▶ **Exercise aim**:
Copy each line of the records below, from the first through the one that contains "op=moved; was=banana (1st", exactly as written.

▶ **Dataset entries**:
+ + + +
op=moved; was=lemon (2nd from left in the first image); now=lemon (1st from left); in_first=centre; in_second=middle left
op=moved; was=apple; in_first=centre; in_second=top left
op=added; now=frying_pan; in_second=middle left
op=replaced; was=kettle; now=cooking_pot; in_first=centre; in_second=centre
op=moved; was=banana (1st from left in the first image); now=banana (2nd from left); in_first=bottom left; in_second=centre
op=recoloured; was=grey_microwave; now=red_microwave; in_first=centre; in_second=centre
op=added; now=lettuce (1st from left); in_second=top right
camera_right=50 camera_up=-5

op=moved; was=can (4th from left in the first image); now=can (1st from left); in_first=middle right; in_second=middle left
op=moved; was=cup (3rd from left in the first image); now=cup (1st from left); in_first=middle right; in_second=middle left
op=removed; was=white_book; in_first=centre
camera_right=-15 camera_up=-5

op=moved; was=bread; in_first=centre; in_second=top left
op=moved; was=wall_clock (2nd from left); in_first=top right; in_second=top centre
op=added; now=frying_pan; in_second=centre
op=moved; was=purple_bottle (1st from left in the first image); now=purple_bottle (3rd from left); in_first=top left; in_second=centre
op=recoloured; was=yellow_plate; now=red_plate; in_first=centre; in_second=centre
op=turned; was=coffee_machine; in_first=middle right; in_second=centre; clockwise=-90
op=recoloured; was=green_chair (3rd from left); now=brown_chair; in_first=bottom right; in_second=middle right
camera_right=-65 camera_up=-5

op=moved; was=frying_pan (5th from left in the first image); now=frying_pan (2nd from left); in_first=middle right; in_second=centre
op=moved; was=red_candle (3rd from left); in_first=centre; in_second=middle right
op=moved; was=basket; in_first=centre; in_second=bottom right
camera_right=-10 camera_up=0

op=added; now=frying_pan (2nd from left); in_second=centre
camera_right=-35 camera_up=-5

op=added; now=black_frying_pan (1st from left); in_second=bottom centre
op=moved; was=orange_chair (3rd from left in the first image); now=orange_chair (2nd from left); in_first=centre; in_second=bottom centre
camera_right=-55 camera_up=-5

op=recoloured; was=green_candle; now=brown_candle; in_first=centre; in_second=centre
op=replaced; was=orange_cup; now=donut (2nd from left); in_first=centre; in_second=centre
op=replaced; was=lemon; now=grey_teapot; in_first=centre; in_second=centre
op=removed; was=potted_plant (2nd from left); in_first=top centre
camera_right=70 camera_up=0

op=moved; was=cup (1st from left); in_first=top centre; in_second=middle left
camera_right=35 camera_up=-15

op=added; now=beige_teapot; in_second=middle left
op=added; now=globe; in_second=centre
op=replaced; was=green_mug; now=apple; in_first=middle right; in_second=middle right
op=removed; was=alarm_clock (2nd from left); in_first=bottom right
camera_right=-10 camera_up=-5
+ + + +
▶ **Expected output**:
op=moved; was=lemon (2nd from left in the first image); now=lemon (1st from left); in_first=centre; in_second=middle left
op=moved; was=apple; in_first=centre; in_second=top left
op=added; now=frying_pan; in_second=middle left
op=replaced; was=kettle; now=cooking_pot; in_first=centre; in_second=centre
op=moved; was=banana (1st from left in the first image); now=banana (2nd from left); in_first=bottom left; in_second=centre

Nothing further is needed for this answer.